Records contained in a dataset:
/---
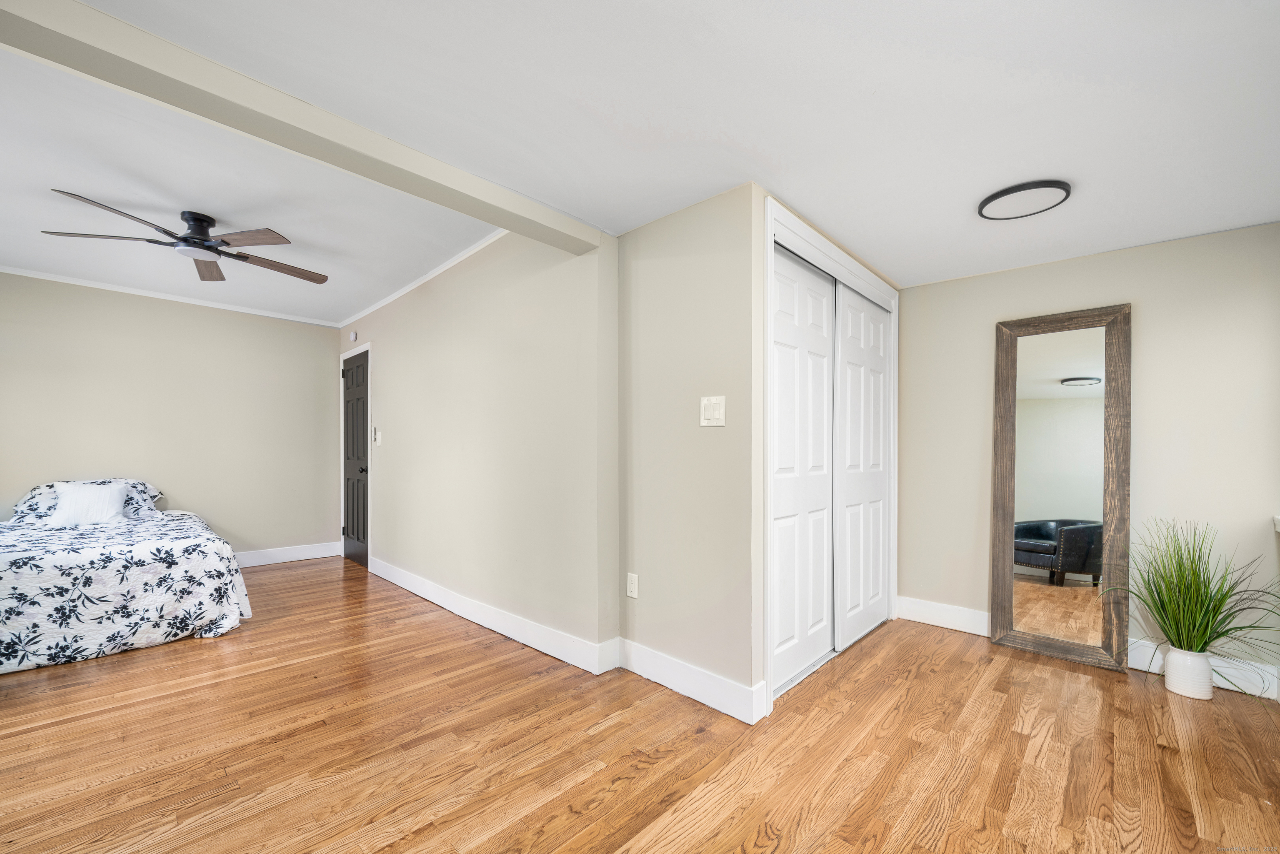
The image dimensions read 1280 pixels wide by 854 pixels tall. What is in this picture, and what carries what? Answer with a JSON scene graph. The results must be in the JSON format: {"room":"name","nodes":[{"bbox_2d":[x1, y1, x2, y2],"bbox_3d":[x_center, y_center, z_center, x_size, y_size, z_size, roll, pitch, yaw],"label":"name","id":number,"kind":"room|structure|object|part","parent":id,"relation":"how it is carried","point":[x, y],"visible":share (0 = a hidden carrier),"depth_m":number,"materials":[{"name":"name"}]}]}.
{"room":"bedroom","nodes":[
{"label":"bedroom","id":0,"kind":"room"},
{"bbox_2d":[0,271,339,562],"bbox_3d":[-4.209,-0.033,3.960,0.125,2.527,2.906,0,0,44],"label":"back wall","id":1,"kind":"structure","parent":0,"point":[214,317],"depth_m":4.05,"materials":[{"name":"beige paint"}]},
{"bbox_2d":[0,265,338,327],"bbox_3d":[-4.210,-1.230,3.905,0.039,0.054,2.847,0,0,44],"label":"crown molding","id":2,"kind":"structure","parent":1,"relation":"attached to","point":[1,270],"depth_m":3.95,"materials":[{"name":"white paint"}]},
{"bbox_2d":[232,540,341,567],"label":"baseboard","id":3,"kind":"structure","parent":1,"relation":"attached to","point":[259,563],"depth_m":4.57,"materials":[{"name":"white paint"}]},
{"bbox_2d":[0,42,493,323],"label":"bedroom ceiling","id":4,"kind":"structure","parent":0,"point":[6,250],"depth_m":2.57,"materials":[{"name":"white paint"}]},
{"bbox_2d":[39,191,328,284],"bbox_3d":[-2.510,-1.175,2.741,1.220,0.273,1.231,0,0,44],"label":"ceiling fan","id":5,"kind":"object","parent":4,"relation":"hanging from","point":[246,257],"visible":0.99,"depth_m":2.63,"materials":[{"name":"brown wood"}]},
{"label":"blade","id":6,"kind":"part","parent":5,"relation":"part of","materials":[{"name":"brown wood"}]},
{"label":"fan blade","id":7,"kind":"part","parent":5,"relation":"part of","materials":[{"name":"brown wood"}]},
{"bbox_3d":[-2.561,-1.183,2.705,0.274,0.207,0.235,0,0,44],"label":"motor housing","id":8,"kind":"part","parent":5,"relation":"part of","materials":[{"name":"black metal"}]},
{"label":"blade","id":9,"kind":"part","parent":5,"relation":"part of","materials":[{"name":"brown wood"}]},
{"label":"fan blade","id":10,"kind":"part","parent":5,"relation":"part of","materials":[{"name":"brown wood"}]},
{"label":"fan blade","id":11,"kind":"part","parent":5,"relation":"part of","materials":[{"name":"brown wood"}]},
{"bbox_2d":[337,226,618,662],"bbox_3d":[-1.651,-0.051,3.726,4.059,2.513,0.137,0,0,44],"label":"middle wall","id":12,"kind":"structure","parent":0,"point":[522,362],"depth_m":2.88,"materials":[{"name":"paint"}]},
{"bbox_2d":[348,330,357,341],"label":"smoke detector","id":13,"kind":"object","parent":12,"relation":"attached to","point":[351,337],"visible":0.99,"depth_m":4.62,"materials":[{"name":"white plastic"}]},
{"bbox_2d":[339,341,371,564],"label":"door frame","id":14,"kind":"structure","parent":12,"relation":"attached to","point":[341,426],"depth_m":4.46,"materials":[{"name":"white paint"}]},
{"bbox_2d":[342,347,369,566],"bbox_3d":[-2.869,0.196,4.624,0.743,2.053,0.102,0,0,44],"label":"door","id":15,"kind":"structure","parent":12,"relation":"in","point":[354,379],"depth_m":4.63,"materials":[{"name":"wood"}]},
{"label":"doorknob","id":16,"kind":"part","parent":15,"relation":"part of","materials":[{"name":"metal"}]},
{"bbox_2d":[372,426,382,444],"bbox_3d":[-2.376,-0.019,4.186,0.102,0.162,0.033,0,0,44],"label":"light switch","id":17,"kind":"object","parent":12,"relation":"attached to","point":[376,436],"visible":0.99,"depth_m":4.17,"materials":[{"name":"white plastic"}]},
{"bbox_2d":[337,226,505,331],"bbox_3d":[-1.787,-1.243,3.701,3.865,0.057,0.044,0,0,44],"label":"crown molding","id":18,"kind":"structure","parent":12,"relation":"attached to","point":[439,270],"depth_m":3.50,"materials":[{"name":"white paint"}]},
{"bbox_2d":[363,555,619,674],"bbox_3d":[-1.353,1.130,3.352,3.167,0.138,0.018,0,0,44],"label":"baseboard","id":19,"kind":"structure","parent":12,"relation":"attached to","point":[437,601],"depth_m":2.83,"materials":[{"name":"white paint"}]},
{"bbox_2d":[0,557,1279,853],"bbox_3d":[-0.932,1.239,2.313,7.225,0.100,5.258,0,0,44],"label":"floor","id":20,"kind":"structure","parent":0,"point":[612,728],"depth_m":1.76,"materials":[{"name":"brown wood"}]},
{"bbox_2d":[0,480,253,672],"bbox_3d":[-3.610,0.759,3.026,1.918,0.878,1.485,0,0,44],"label":"bed","id":21,"kind":"object","parent":20,"relation":"on","point":[3,561],"visible":1,"depth_m":2.64,"materials":[{"name":"white fabric"}]},
{"bbox_2d":[46,480,129,525],"bbox_3d":[-3.955,0.472,3.324,0.219,0.274,0.379,0,0,44],"label":"pillow","id":22,"kind":"object","parent":21,"relation":"on","point":[68,493],"visible":0.95,"depth_m":3.29,"materials":[{"name":"white fabric"}]},
{"bbox_2d":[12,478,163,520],"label":"pillow","id":23,"kind":"object","parent":21,"relation":"on","point":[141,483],"visible":0.34,"depth_m":3.46,"materials":[{"name":"fabric"}]},
{"bbox_2d":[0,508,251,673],"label":"bedspread","id":24,"kind":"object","parent":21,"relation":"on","point":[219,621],"visible":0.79,"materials":[{"name":"white fabric"}]},
{"bbox_2d":[989,302,1133,674],"bbox_3d":[2.341,0.255,2.588,0.591,1.907,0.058,0,0,44],"label":"floor mirror","id":25,"kind":"object","parent":20,"relation":"on","point":[1048,414],"visible":0.99,"depth_m":2.57,"materials":[{"name":"mirror"}]},
{"bbox_2d":[1162,645,1214,699],"bbox_3d":[2.593,1.100,2.192,0.163,0.204,0.163,0,0,44],"label":"plant pot","id":26,"kind":"object","parent":20,"relation":"on","point":[1173,675],"visible":0.86,"depth_m":2.15,"materials":[{"name":"white ceramic"}]},
{"bbox_2d":[1097,517,1279,677],"bbox_3d":[2.452,0.748,2.077,0.796,0.766,0.745,0,0,44],"label":"potted grass","id":27,"kind":"object","parent":26,"relation":"in","point":[1213,618],"visible":0.95,"depth_m":2.11,"materials":[{"name":"green plant"}]},
{"bbox_2d":[35,0,1279,299],"bbox_3d":[0.503,-1.155,1.227,3.655,0.125,4.979,0,0,44],"label":"ceiling","id":28,"kind":"structure","parent":0,"point":[1151,227],"depth_m":1.52,"materials":[{"name":"white paint"}]},
{"bbox_2d":[0,0,602,253],"bbox_3d":[-1.133,-1.124,1.582,0.201,0.221,2.411,0,0,44],"label":"ceiling beam","id":29,"kind":"structure","parent":28,"relation":"attached to","point":[138,88],"depth_m":1.45,"materials":[{"name":"paint"}]},
{"bbox_2d":[977,179,1072,220],"bbox_3d":[1.664,-1.033,2.010,0.319,0.030,0.319,0,0,44],"label":"ceiling light","id":30,"kind":"object","parent":28,"relation":"attached to","point":[1060,185],"visible":0.99,"depth_m":1.97,"materials":[{"name":"black"}]},
{"bbox_2d":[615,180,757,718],"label":"middle wall","id":31,"kind":"structure","parent":0,"point":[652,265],"depth_m":2.15,"materials":[{"name":"beige paint"}]},
{"bbox_2d":[625,572,638,597],"bbox_3d":[-0.041,0.755,2.376,0.072,0.118,0.009,0,0,44],"label":"wall socket","id":32,"kind":"object","parent":31,"relation":"attached to","point":[632,586],"visible":0.98,"depth_m":2.37,"materials":[{"name":"white plastic"}]},
{"bbox_2d":[617,637,767,723],"bbox_3d":[0.187,1.122,2.191,0.803,0.140,0.017,0,0,44],"label":"baseboard","id":33,"kind":"structure","parent":31,"relation":"attached to","point":[732,700],"depth_m":2.13,"materials":[{"name":"white paint"}]},
{"bbox_2d":[699,395,725,426],"bbox_3d":[0.317,-0.119,2.041,0.127,0.131,0.015,0,0,44],"label":"light switch","id":34,"kind":"object","parent":31,"relation":"attached to","point":[715,411],"visible":0.99,"depth_m":2.04,"materials":[{"name":"white plastic"}]},
{"bbox_2d":[755,185,898,714],"bbox_3d":[1.077,0.027,2.630,0.126,2.331,1.811,0,0,44],"label":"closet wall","id":35,"kind":"structure","parent":0,"point":[762,588],"depth_m":1.97,"materials":[{"name":"white paint"}]},
{"bbox_2d":[762,201,898,718],"bbox_3d":[1.085,0.091,2.629,0.212,2.232,1.681,0,0,44],"label":"closet door frame","id":36,"kind":"structure","parent":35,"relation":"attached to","point":[790,227],"depth_m":2.34,"materials":[{"name":"white paint"}]},
{"bbox_2d":[769,247,837,691],"bbox_3d":[0.811,0.144,2.365,0.045,2.076,0.775,0,0,44],"label":"sliding closet door","id":37,"kind":"structure","parent":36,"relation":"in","point":[825,374],"depth_m":2.35,"materials":[{"name":"white paint"}]},
{"bbox_2d":[833,282,891,652],"bbox_3d":[1.391,0.155,2.875,0.037,2.073,0.817,0,0,44],"label":"sliding closet door","id":38,"kind":"structure","parent":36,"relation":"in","point":[847,476],"depth_m":2.81,"materials":[{"name":"white paint"}]},
{"bbox_2d":[898,220,1279,696],"bbox_3d":[2.490,0.034,2.613,1.977,2.351,0.127,0,0,44],"label":"right wall","id":39,"kind":"structure","parent":0,"point":[1143,304],"depth_m":2.40,"materials":[{"name":"paint"}]},
{"bbox_2d":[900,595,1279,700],"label":"baseboard","id":40,"kind":"structure","parent":39,"relation":"attached to","point":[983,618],"depth_m":2.42,"materials":[{"name":"white paint"}]},
{"bbox_2d":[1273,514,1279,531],"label":"window sill","id":41,"kind":"object","parent":39,"relation":"attached to","point":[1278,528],"visible":0.96,"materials":[{"name":"white paint"}]}
]}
\---
## What the task asks
A complete answer lists each line of the data that holds the word "ceiling".

## Exercise response
{"bbox_2d":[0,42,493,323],"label":"bedroom ceiling","id":4,"kind":"structure","parent":0,"point":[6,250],"depth_m":2.57,"materials":[{"name":"white paint"}]},
{"bbox_2d":[39,191,328,284],"bbox_3d":[-2.510,-1.175,2.741,1.220,0.273,1.231,0,0,44],"label":"ceiling fan","id":5,"kind":"object","parent":4,"relation":"hanging from","point":[246,257],"visible":0.99,"depth_m":2.63,"materials":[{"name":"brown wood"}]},
{"bbox_2d":[35,0,1279,299],"bbox_3d":[0.503,-1.155,1.227,3.655,0.125,4.979,0,0,44],"label":"ceiling","id":28,"kind":"structure","parent":0,"point":[1151,227],"depth_m":1.52,"materials":[{"name":"white paint"}]},
{"bbox_2d":[0,0,602,253],"bbox_3d":[-1.133,-1.124,1.582,0.201,0.221,2.411,0,0,44],"label":"ceiling beam","id":29,"kind":"structure","parent":28,"relation":"attached to","point":[138,88],"depth_m":1.45,"materials":[{"name":"paint"}]},
{"bbox_2d":[977,179,1072,220],"bbox_3d":[1.664,-1.033,2.010,0.319,0.030,0.319,0,0,44],"label":"ceiling light","id":30,"kind":"object","parent":28,"relation":"attached to","point":[1060,185],"visible":0.99,"depth_m":1.97,"materials":[{"name":"black"}]},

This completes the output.